DESCRIPTION OF THE TASK:
Copy the lines of the data below word for word, from the line that contains "898, 1122, 922]" through the line that contains "1158, 1122, 1182]", including both of those lines.

Start MATERIAL SHOWN

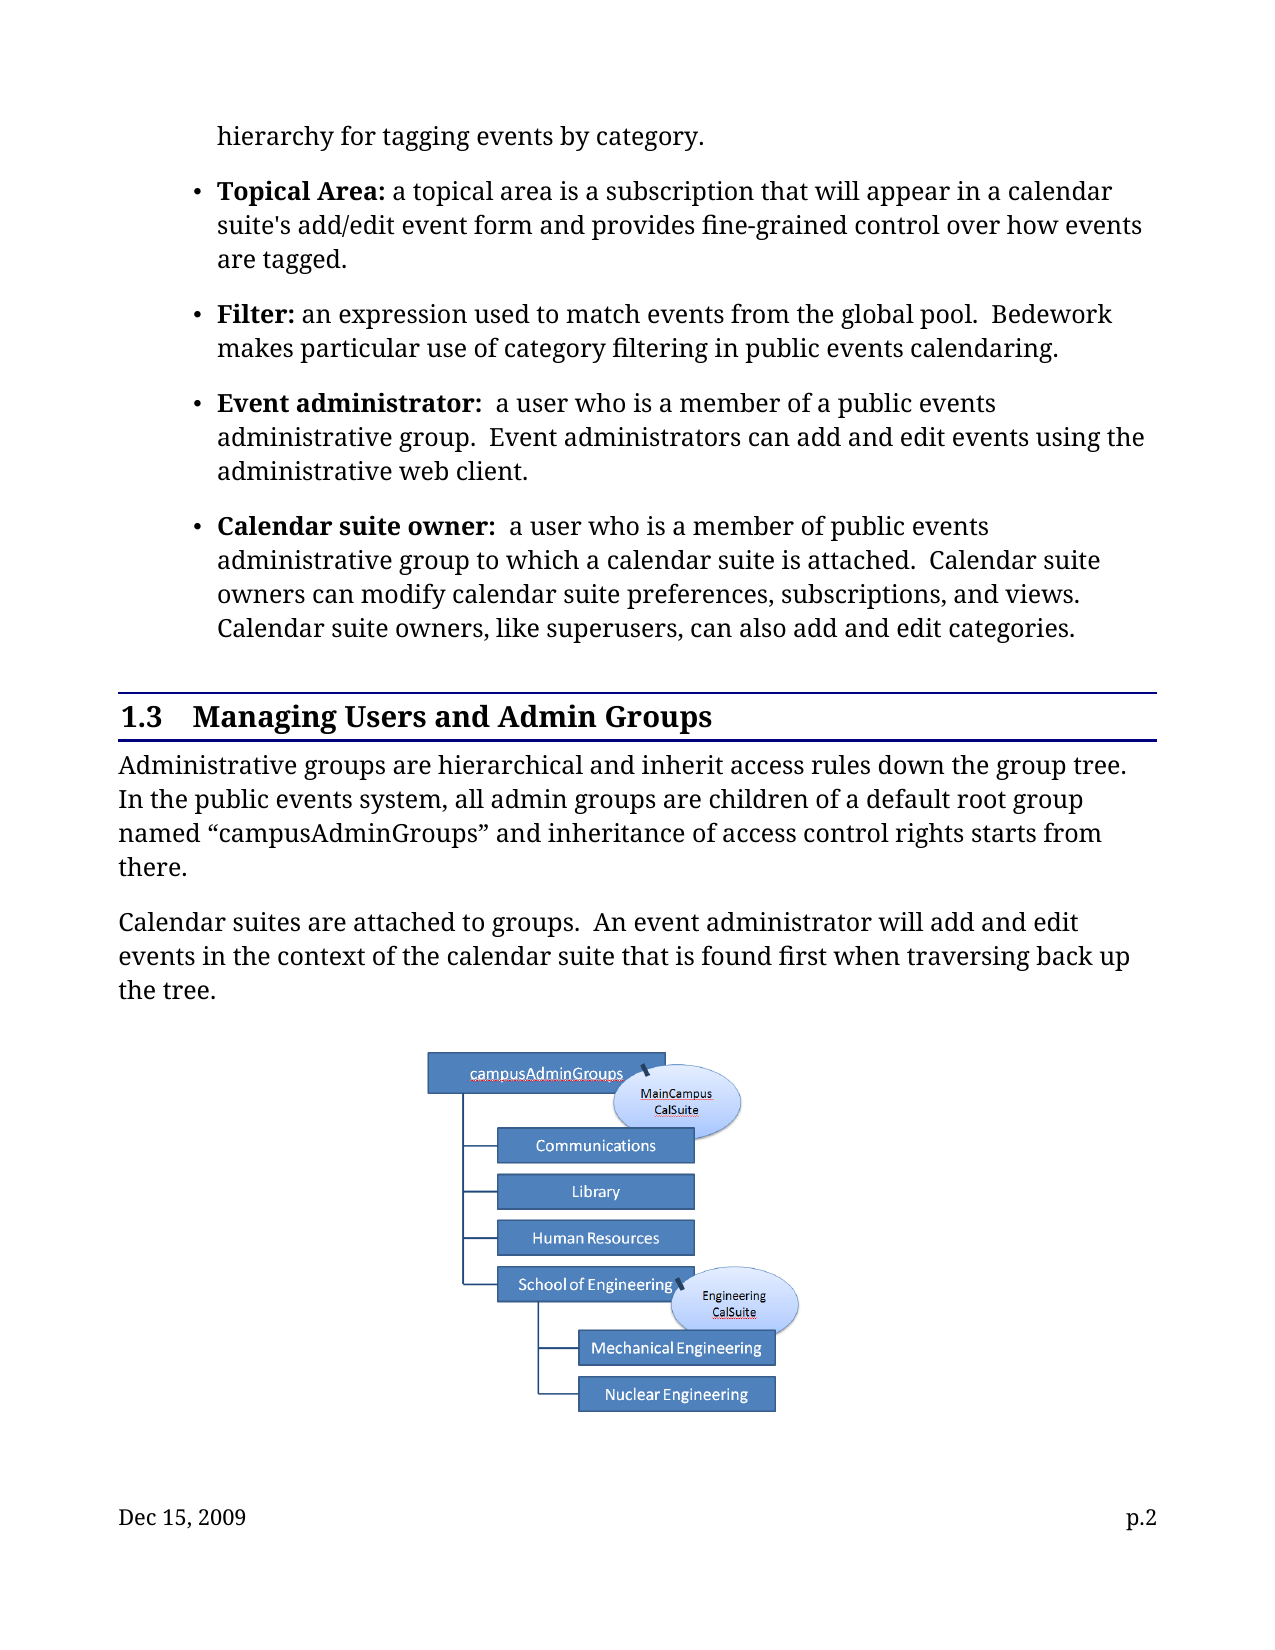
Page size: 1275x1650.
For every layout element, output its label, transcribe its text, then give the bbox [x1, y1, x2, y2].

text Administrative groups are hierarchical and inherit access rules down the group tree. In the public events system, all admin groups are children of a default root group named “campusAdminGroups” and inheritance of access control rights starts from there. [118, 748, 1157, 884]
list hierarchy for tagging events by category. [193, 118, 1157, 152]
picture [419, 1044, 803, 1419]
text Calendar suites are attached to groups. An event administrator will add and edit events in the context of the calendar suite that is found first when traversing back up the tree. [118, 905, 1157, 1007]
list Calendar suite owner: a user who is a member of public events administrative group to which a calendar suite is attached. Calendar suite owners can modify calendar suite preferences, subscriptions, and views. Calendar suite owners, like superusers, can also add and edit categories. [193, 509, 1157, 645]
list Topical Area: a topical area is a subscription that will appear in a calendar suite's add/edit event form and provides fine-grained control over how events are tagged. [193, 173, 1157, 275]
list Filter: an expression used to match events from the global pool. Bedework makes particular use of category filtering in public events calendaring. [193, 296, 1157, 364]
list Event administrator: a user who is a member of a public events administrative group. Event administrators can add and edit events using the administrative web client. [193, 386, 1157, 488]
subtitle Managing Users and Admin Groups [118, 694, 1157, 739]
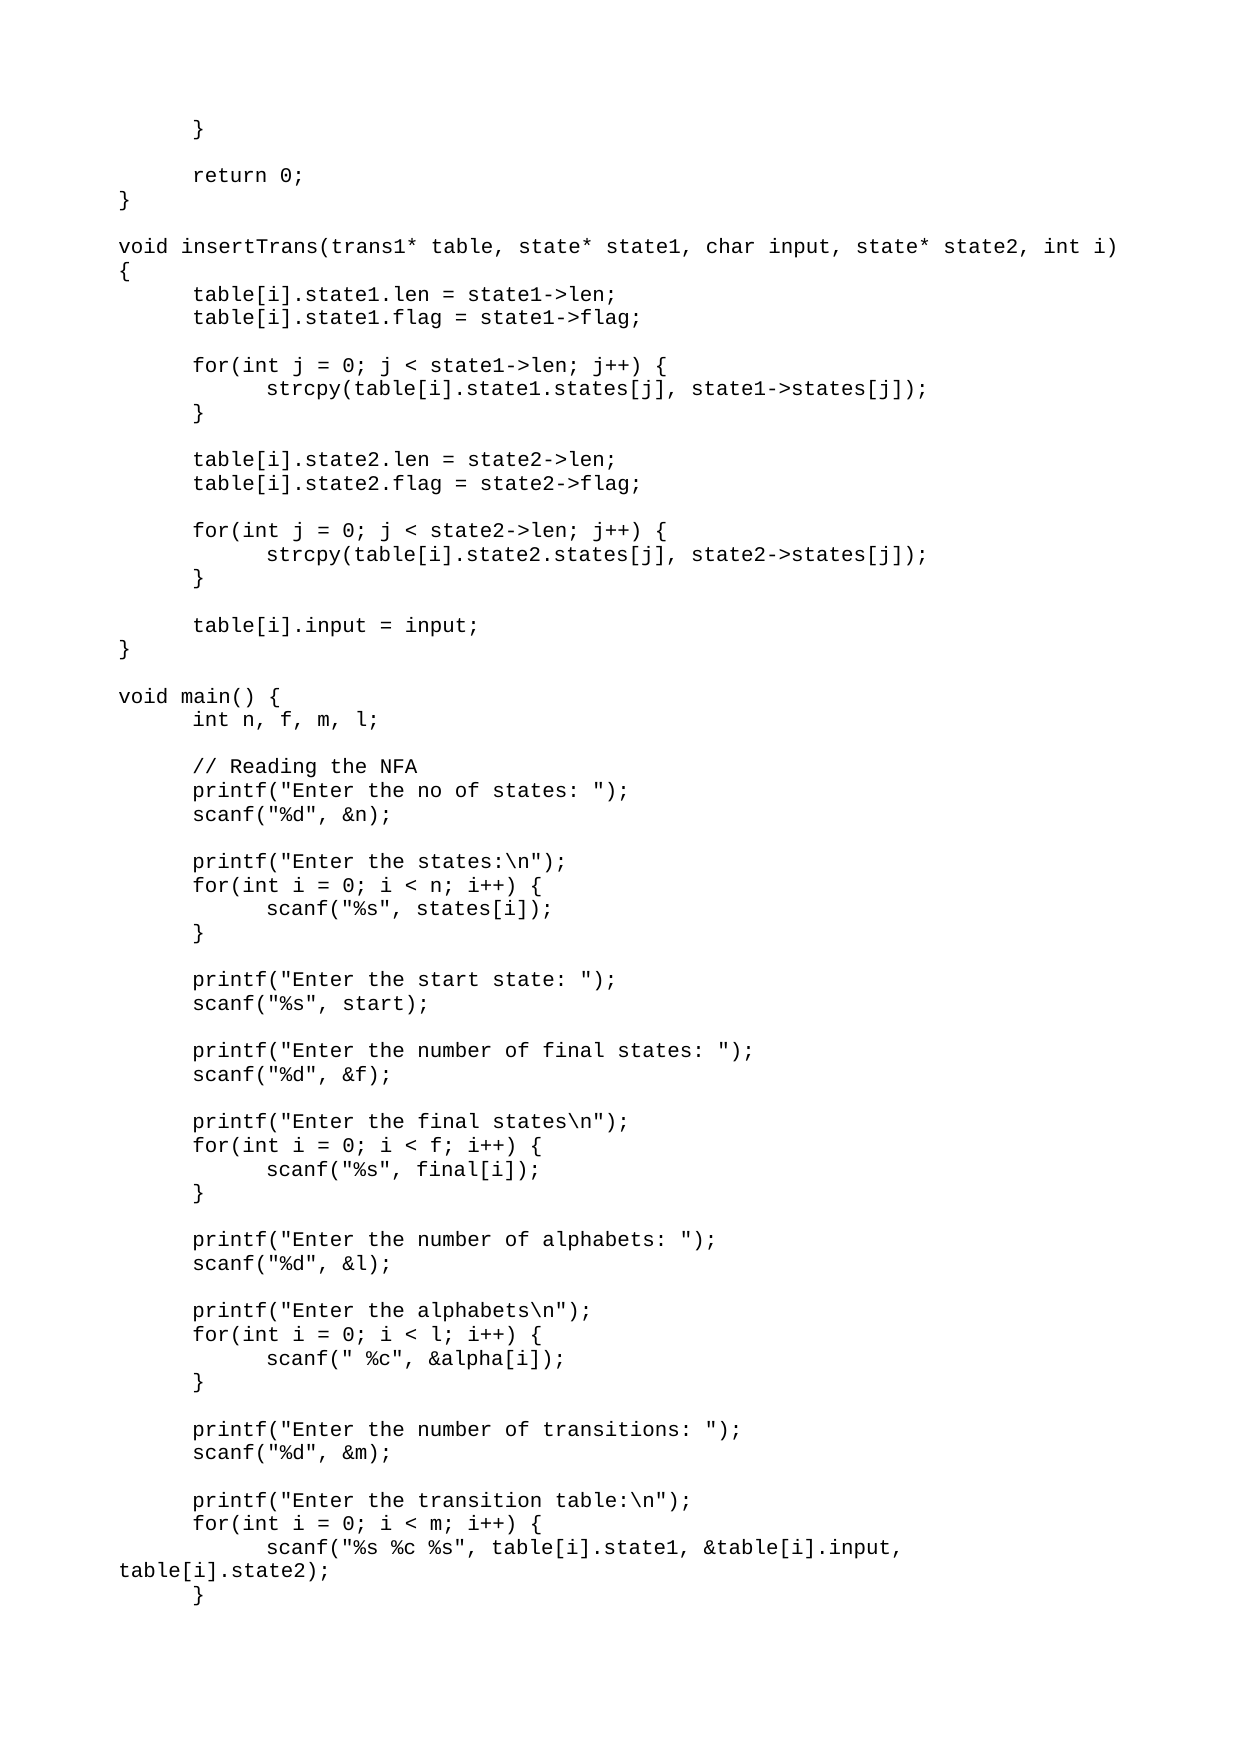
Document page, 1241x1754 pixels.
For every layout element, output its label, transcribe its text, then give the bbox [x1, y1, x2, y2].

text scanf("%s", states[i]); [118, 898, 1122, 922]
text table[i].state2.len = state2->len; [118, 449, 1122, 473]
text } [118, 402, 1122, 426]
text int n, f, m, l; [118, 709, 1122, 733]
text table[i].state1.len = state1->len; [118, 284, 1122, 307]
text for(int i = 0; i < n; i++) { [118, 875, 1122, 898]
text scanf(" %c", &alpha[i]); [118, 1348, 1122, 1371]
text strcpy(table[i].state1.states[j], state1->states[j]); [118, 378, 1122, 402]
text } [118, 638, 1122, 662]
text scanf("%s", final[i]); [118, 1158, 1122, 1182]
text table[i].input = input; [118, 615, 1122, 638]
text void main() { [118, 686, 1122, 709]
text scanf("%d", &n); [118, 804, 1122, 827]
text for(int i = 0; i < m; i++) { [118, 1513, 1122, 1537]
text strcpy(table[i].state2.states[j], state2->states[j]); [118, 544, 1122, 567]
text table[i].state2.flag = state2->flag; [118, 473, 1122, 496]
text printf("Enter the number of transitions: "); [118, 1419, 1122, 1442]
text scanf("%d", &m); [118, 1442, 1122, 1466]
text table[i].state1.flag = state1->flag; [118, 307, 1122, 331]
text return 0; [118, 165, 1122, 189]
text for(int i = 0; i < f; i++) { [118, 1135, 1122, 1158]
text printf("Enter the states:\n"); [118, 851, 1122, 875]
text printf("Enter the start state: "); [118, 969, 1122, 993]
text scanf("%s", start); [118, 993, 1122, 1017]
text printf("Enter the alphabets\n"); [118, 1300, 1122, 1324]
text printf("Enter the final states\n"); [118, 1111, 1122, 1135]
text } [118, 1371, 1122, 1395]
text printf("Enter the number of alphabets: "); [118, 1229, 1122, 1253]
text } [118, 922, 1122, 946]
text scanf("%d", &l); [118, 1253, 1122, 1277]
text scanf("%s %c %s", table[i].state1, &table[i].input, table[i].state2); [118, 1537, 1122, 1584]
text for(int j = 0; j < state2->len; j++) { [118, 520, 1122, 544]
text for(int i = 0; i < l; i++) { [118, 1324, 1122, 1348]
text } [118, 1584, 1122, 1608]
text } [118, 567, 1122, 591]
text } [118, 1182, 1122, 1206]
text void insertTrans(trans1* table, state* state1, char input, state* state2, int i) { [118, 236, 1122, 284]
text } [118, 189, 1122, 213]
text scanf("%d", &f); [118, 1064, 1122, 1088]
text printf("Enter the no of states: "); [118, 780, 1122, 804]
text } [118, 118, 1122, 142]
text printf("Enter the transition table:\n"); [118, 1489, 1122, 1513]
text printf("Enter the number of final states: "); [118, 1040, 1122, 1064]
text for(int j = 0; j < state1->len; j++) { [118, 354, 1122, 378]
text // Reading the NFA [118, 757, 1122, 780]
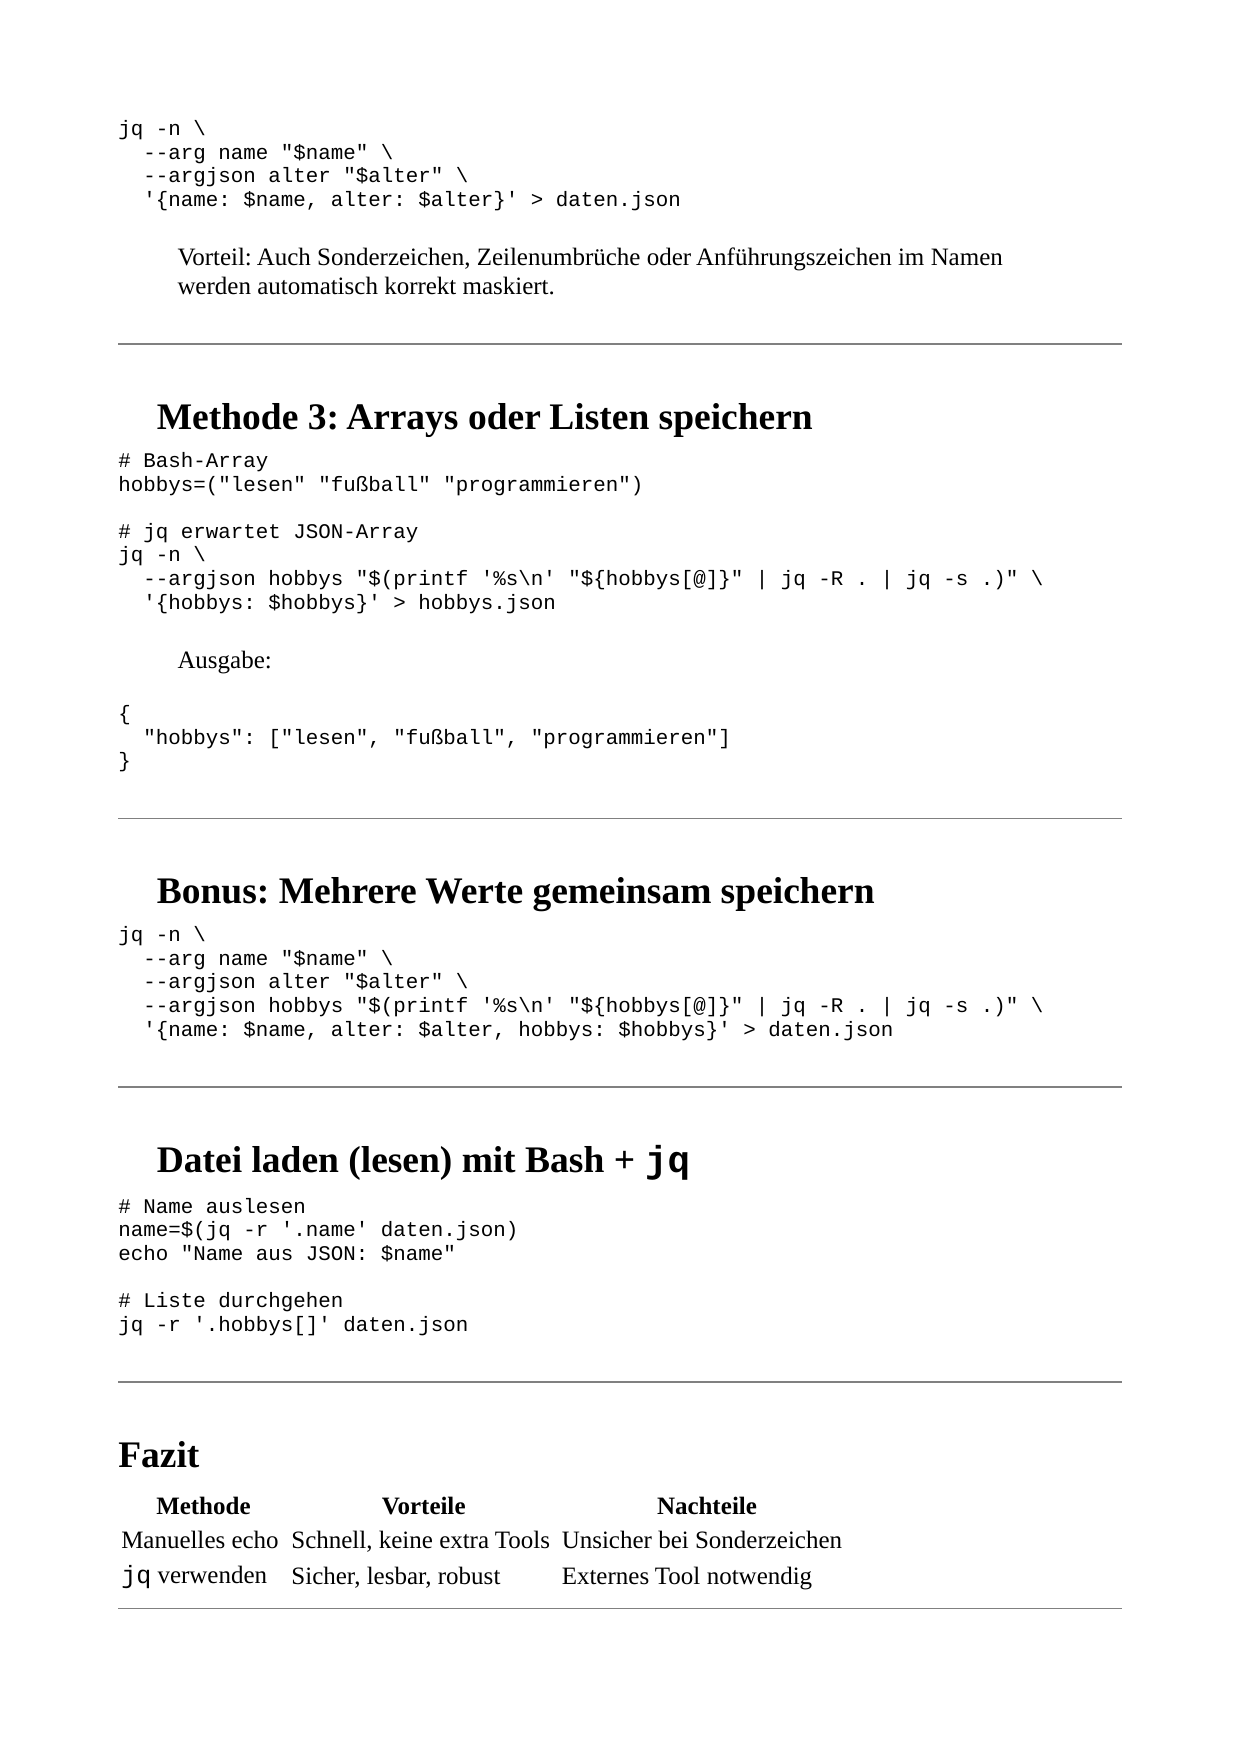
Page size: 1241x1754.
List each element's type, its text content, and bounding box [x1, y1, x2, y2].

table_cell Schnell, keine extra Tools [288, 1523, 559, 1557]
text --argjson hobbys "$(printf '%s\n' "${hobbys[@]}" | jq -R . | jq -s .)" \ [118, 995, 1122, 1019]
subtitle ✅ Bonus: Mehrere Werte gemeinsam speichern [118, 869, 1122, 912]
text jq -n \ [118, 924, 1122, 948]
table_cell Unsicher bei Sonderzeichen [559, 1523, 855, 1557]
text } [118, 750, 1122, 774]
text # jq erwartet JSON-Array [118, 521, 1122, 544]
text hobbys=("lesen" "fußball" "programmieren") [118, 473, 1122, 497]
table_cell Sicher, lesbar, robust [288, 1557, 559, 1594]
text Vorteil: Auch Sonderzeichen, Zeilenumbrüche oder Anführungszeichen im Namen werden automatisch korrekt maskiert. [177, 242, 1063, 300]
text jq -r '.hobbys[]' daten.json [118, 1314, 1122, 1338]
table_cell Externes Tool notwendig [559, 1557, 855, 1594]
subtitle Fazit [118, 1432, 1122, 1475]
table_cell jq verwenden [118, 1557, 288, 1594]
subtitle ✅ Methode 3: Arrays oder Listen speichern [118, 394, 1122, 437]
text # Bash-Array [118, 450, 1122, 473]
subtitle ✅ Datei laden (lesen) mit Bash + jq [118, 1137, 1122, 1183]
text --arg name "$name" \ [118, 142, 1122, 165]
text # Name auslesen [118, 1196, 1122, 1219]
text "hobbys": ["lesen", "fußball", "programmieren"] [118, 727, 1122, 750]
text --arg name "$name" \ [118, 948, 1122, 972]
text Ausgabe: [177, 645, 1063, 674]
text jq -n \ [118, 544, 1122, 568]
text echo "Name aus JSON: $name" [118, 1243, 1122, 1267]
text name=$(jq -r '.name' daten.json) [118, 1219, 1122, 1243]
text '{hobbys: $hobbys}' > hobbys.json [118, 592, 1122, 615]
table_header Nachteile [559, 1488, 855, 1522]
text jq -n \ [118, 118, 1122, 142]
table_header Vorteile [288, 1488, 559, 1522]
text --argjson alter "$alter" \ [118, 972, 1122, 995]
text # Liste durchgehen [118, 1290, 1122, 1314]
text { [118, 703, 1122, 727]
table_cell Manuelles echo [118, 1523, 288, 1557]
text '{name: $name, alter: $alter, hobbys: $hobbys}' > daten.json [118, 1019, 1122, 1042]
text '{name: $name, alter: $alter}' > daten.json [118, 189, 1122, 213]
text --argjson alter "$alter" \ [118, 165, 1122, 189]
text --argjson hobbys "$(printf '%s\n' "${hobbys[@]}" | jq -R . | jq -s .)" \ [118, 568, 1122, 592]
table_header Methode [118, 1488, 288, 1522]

End MATERIAL SHOWN

SOLVED EXERCISE:
text scanf("%s", states[i]); [118, 898, 1122, 922]
text table[i].state2.len = state2->len; [118, 449, 1122, 473]
text } [118, 402, 1122, 426]
text int n, f, m, l; [118, 709, 1122, 733]
text table[i].state1.len = state1->len; [118, 284, 1122, 307]
text for(int i = 0; i < n; i++) { [118, 875, 1122, 898]
text scanf(" %c", &alpha[i]); [118, 1348, 1122, 1371]
text strcpy(table[i].state1.states[j], state1->states[j]); [118, 378, 1122, 402]
text } [118, 638, 1122, 662]
text scanf("%s", final[i]); [118, 1158, 1122, 1182]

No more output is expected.